JSON to Code Model Generator

Generate Pydantic (Python), TypeScript interfaces, Java records, Go structs, and PHP classes from any JSON object instantly.

What is JSON to Code Model Generation?

JSON to code model generation takes a JSON object and automatically produces a typed data model or class in your target language. Instead of manually writing TypeScript interfaces, Pydantic models, Java records, Go structs, or PHP constructor classes by hand, you paste example JSON—such as an API response or config payload—and get a fully typed model in seconds. This eliminates transcription errors and ensures field names and types match exactly what the API returns.

How type inference works

The generator inspects each value in the JSON object. Booleans map to bool / boolean. Integers and floats get language-appropriate numeric types (int vs float64 in Go, int vs double in Java). Nested objects produce additional named types recursively, and arrays wrap the element type in the language's list syntax. Null values map to nullable or mixed types—review these manually as the intent depends on your API contract.

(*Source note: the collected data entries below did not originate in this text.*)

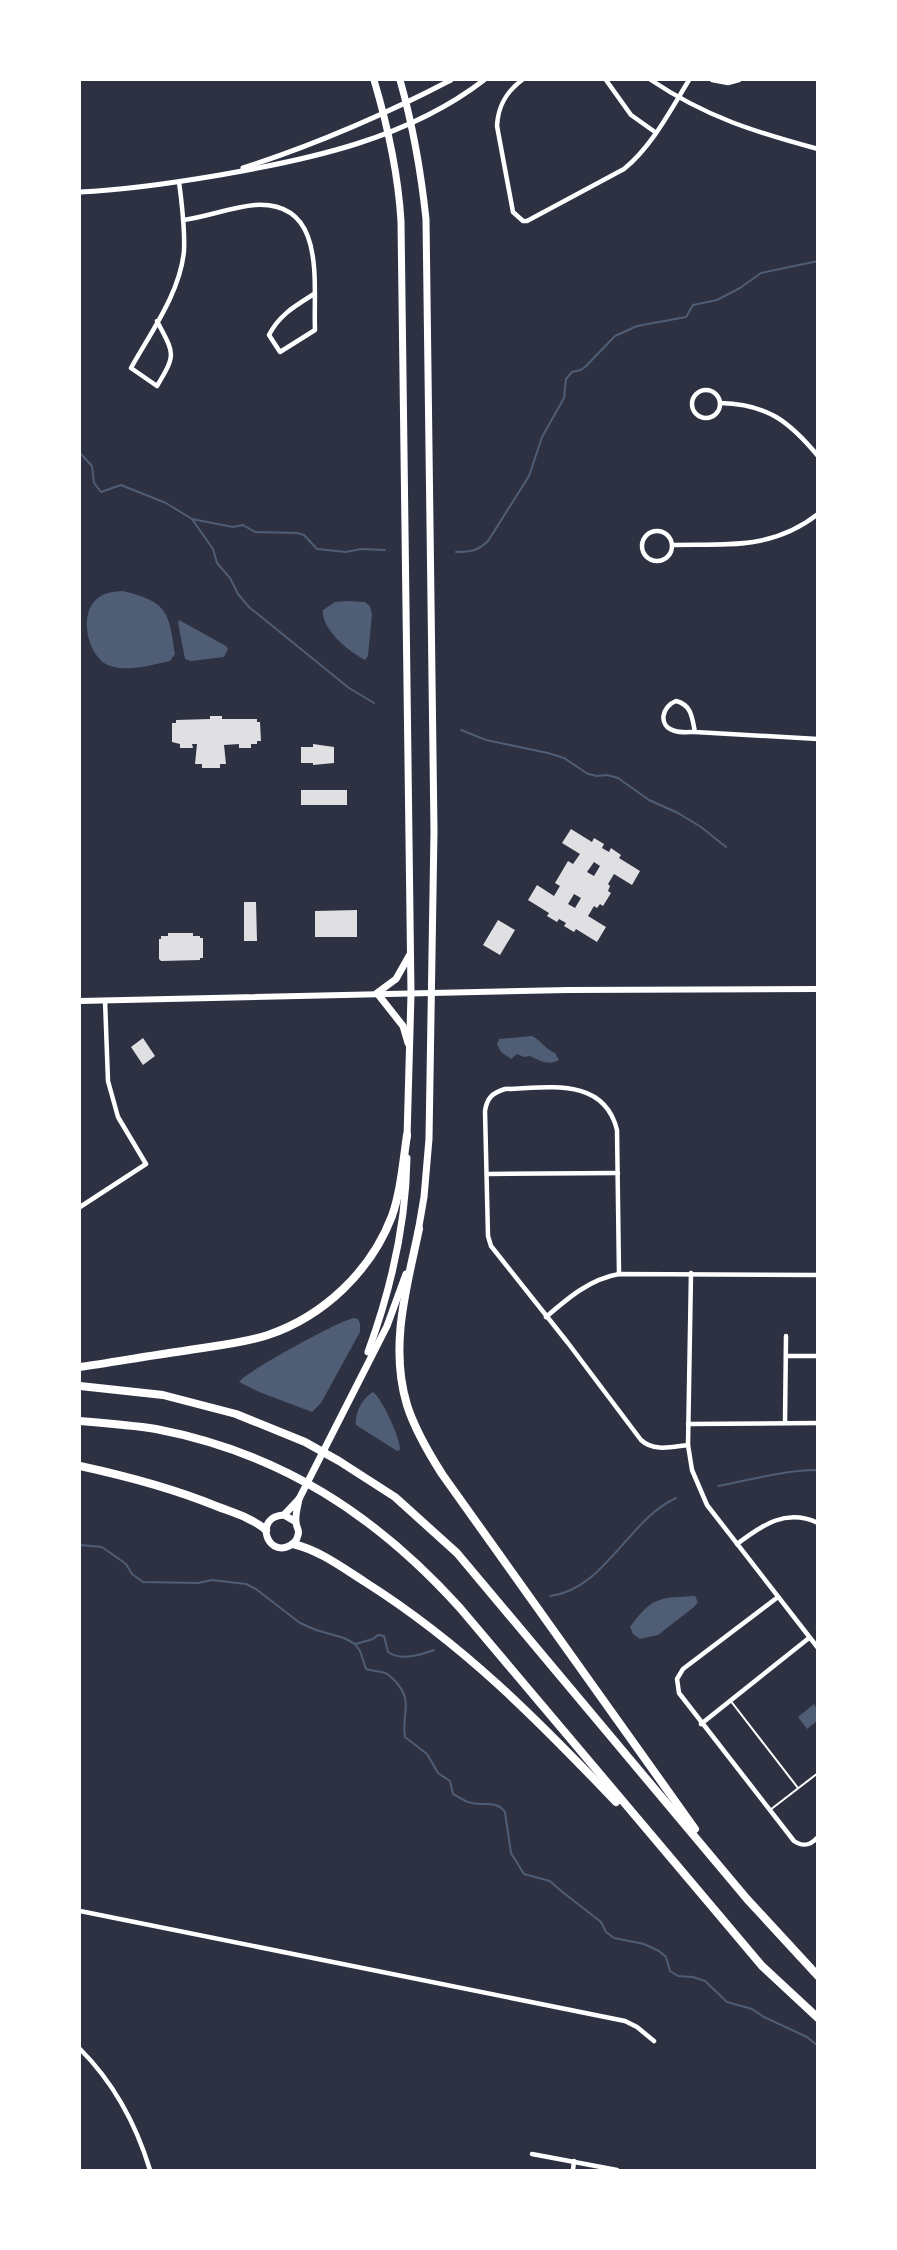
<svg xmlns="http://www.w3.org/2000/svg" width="897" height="2250" font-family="'Roboto Condensed',sans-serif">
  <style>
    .water { fill: #4f5d75 }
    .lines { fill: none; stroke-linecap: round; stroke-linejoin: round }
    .stream { stroke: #4f5d75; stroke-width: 2 }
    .building { fill: #e0e0e3; fill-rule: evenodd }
    .service { stroke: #fff; stroke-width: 2 }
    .minor { stroke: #fff; stroke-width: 4.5 }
    .tertiary { stroke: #fff; stroke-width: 5 }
    .secondary { stroke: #fff; stroke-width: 6 }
    .primary { stroke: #fff; stroke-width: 7 }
    .motorway { stroke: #fff; stroke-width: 8 }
  </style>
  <rect width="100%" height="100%" fill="#2d3142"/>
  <g class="water">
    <path d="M 123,591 C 168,602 169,612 175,654 L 170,661 C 152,665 128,672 110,666 C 89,659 79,618 94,602 C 102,592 112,592 123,591 Z"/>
    <path d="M 347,601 L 365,602 L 370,606 L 372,614 L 368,656 L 365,660 C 349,652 321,629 323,610 L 335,602 Z"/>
    <polygon points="179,620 226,646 228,649 224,657 191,661 185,659 178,623"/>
    <path d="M 532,1036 C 542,1041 545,1049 555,1053 L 559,1060 C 549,1066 540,1061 530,1056 L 524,1057 L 517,1054 L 511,1059 L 501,1052 L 497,1044 L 499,1039 Z"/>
    <path d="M 354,1318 L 358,1319 L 360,1324 L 360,1332 L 321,1403 L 312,1412 L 259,1392 L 239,1382 C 245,1372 340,1320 354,1318 Z"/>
    <path d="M 373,1392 C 383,1400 400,1438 400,1450 L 397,1451 L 356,1425 C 354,1414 363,1397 373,1392 Z"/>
    <path d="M 695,1596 L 698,1602 L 694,1607 L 658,1635 L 640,1639 L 633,1634 L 630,1627 C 653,1596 659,1598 695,1596 Z"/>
    <polygon points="814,1704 817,1709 817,1721 807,1729 798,1717"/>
  </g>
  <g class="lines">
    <g class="stream">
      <polyline points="80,453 92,466 94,483 101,492 121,485 166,503 192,519 233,527 243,525 255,532 297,533 304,535 317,549 346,552 361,549 385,550"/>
      <polyline points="192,519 213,549 217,563 230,578 238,594 249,607 349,688 374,703"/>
      <path d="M 456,552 C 470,552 478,551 488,541 L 529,476 L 542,437 L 564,398 L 566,379 L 572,372 L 581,370 L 586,366 L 615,336 L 637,326 L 686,317 L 693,305 L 717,300 L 740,288 L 761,273 L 818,261"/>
      <polyline points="461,730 486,740 548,753 564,758 588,774 597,776 607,775 618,778 649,800 678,813 701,827 726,847"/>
      <path d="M 718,1486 C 751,1480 784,1470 818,1470"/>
      <path d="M 80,1545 L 102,1547 L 126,1564 L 132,1574 L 143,1582 L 198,1583 L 212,1580 L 246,1584 L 256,1589 L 300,1623 L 316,1630 L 344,1638 L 355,1644 L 360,1651 L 366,1669 C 372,1671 379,1671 385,1673 C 390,1675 393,1679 396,1682 C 414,1702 401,1715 405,1737 L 427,1754 L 438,1773 L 450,1781 L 453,1794 C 459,1797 465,1802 472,1803 C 484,1806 496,1800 505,1812 L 511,1853 L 524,1874 L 550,1881 L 560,1890 L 601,1922 L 606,1932 L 614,1938 L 644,1944 L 659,1951 L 666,1957 L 670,1971 L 678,1976 L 693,1977 L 705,1981 L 727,2002 L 752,2009 L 764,2017 L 807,2037 L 818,2046"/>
      <path d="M 550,1596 C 604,1590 629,1519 676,1498"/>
      <path d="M 356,1644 L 373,1639 L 378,1635 L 384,1636 L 388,1652 C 400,1661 421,1655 434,1650"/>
    </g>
  </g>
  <g class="building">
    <polygon points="210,716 222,716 222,719 257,719 257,722 260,722 261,741 257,741 257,744 251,744 251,748 239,748 239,744 224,745 226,764 220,764 220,768 202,768 202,764 195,764 197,744 192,744 193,748 180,748 180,744 172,742 172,723 176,723 176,720 210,719"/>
    <polygon points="313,744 334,747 334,763 313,765 313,763 301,763 301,747 313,747"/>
    <rect x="301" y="790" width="46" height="15"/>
    <path d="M 571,829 L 592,842 L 594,838 L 604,844 L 602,848 L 609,852 L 611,848 L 621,855 L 619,858 L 640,871 L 632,885 L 614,874 L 608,884 L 610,886 L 608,891 L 611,893 L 603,906 L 600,904 L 597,908 L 594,906 L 588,916 L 606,927 L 597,942 L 576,929 L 574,932 L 564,926 L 566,923 L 559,919 L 557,922 L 547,916 L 549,913 L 528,900 L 537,885 L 554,896 L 560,886 L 555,883 L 568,861 L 573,864 L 580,854 L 562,843 ZM 594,862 L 600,866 L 594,876 L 587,872 ZM 574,894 L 581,898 L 575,908 L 568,904 Z"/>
    <polygon points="244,902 256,902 257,941 244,941"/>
    <polygon points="357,910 357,937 315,937 315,911"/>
    <polygon points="498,920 515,930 500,955 483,945"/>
    <polygon points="168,933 193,933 193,936 200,936 200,938 203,938 203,958 200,958 200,960 161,961 159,959 159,939 161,939 161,936 168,936"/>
    <polygon points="143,1038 155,1056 143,1065 131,1047"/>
  </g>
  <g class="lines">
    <g class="service">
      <polyline points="730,1700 798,1788"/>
      <polyline points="770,1810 818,1773"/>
    </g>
    <g class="minor">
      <path d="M 522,80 C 506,92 498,106 497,126 L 513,212 L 523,221 L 527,221 L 624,169 C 652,146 670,111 689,80"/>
      <polyline points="606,80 631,115 655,132"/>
      <path d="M 651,80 C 706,117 755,132 818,149"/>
      <polyline points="712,80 728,83 739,80"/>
      <path d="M 183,220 C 207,217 231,207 255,205 C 327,201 313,282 315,330 L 280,352 L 269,335 C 279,315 295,306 314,294"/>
      <path d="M 157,321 C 174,354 177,353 157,386 L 131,368 C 151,332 180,293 184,251 C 185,228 182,204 179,182"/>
      <circle cx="706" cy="404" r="14"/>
      <path d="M 720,403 C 767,404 789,421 818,456"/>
      <circle cx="657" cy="546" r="15"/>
      <path d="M 673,545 C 727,544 772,550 818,514"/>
      <path d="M 695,732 C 692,718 692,705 676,701 C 662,706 657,726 675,731 C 681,733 689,732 695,732 L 818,739"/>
      <polyline points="487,1174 618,1173"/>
      <polyline points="80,1207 146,1164 118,1117 108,1081 105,1000"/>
      <polyline points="691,1273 688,1445 692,1470 707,1505 818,1648"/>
      <path d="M 619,1274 L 617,1130 C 604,1076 547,1088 505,1089 C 492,1093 487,1098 485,1111 L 488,1236 L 491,1246 L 568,1343 L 641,1440 C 654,1452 671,1447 688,1445"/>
      <path d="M 546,1317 C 568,1298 590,1279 619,1274 L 818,1275"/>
      <polyline points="786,1356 818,1356"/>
      <polyline points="785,1422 786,1336"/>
      <polyline points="688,1424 818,1423"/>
      <path d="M 737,1544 C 762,1525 786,1508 818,1523"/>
      <path d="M 778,1597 L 683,1669 L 677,1679 L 679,1693 L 794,1841 C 803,1847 810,1846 818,1837"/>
      <polyline points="701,1724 809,1638"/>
      <polyline points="80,1911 625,2021 637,2027 654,2041"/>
      <path d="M 80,2049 C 114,2083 136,2124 150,2170"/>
      <polyline points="532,2154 617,2170"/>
      <polyline points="573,2170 574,2161"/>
    </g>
    <g class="tertiary">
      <path d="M 243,168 C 314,145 384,115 451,80"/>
      <path d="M 80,192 C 127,190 173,183 220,175 C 312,159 409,138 484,80"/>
    </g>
    <polyline class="secondary" points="80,1001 568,990 818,989"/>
    <g class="primary">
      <path d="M 374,80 C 388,127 398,172 401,221 L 411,994 L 407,1138"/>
      <path d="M 400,80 C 413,126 421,172 426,219 L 434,831 L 429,1139 L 424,1197 L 418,1232"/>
      <polyline points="408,1043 403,1026 377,993 396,979 409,956"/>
      <path d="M 368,1352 C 391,1289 406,1226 407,1158"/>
      <polyline points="284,1515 299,1499 387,1326 406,1274"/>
      <path d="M 296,1522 L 284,1515 C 254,1516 266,1557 289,1546 C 294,1544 297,1540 298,1535 C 300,1530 296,1527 296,1522 C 295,1515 298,1505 299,1499"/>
    </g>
    <g class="motorway">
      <path d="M 419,1229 C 407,1286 389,1346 407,1405 C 415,1430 428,1452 442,1474 L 695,1829"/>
      <path d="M 80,1367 C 114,1362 148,1356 183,1351 C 211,1346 241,1344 268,1335 C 324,1316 371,1271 392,1216 C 401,1190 403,1162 407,1135"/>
      <polyline points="80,1386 163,1395 236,1414 305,1442 339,1461 395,1497 457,1553 747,1899 818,1976"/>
      <path d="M 80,1421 C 105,1423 131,1425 156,1429 C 281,1453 376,1515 460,1608 L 762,1966 L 818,2018"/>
      <path d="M 80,1466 C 126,1476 172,1488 216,1506 C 234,1513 252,1518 266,1530"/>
      <path d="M 293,1544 C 319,1550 343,1568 365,1582 C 463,1644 537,1719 616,1802"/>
    </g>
  </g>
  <rect width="897" height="2250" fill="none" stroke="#ffffff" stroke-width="162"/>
</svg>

Frequently Asked Questions

What is code model generation and when should I use it?

Code model generation converts a data structure (like a JSON API response) into a language-specific typed model—an interface, class, or struct. Use it when integrating a new API endpoint, working with configuration schemas, or scaffolding data transfer objects. It saves you from writing boilerplate and reduces the chance of mismatched field names or wrong types.

What is the difference between Pydantic models and Python dataclasses?

Both provide typed Python data containers, but Pydantic adds runtime validation and coercion. A BaseModel will raise a ValidationError if you pass a string where an int is expected (unless it can coerce it). Python dataclasses are purely structural—no validation at all. Use Pydantic when working with untrusted data like API inputs; use dataclasses for internal data containers where you control all inputs.

Should I use a TypeScript interface or a type alias for a JSON model?

For plain data shapes from an API, either works. interface supports declaration merging (useful when extending third-party types) and is slightly faster for the TypeScript compiler on large projects. type is more flexible—it can express unions, intersections, and mapped types. The general community convention is to use interface for object shapes and type for everything else.

Why use a Java record instead of a regular class for a data model?

Records (introduced in Java 14, stable in Java 16) are immutable data carriers. The compiler auto-generates a constructor, equals(), hashCode(), and toString() from the declared components. For JSON deserialization, Jackson supports records natively since 2.12. They eliminate boilerplate compared to a traditional POJO and make the data-holding intent explicit.

What do the json struct tags in Go do?

Go struct field names are exported (capitalized) by convention, but JSON APIs often use lowercase or snake_case keys. The `json:"fieldName"` tag tells encoding/json which JSON key to map to that field during marshal and unmarshal. Without tags, Go uses the exact field name, causing mismatches with most REST APIs. The generator adds json tags automatically, preserving the original key from your JSON input.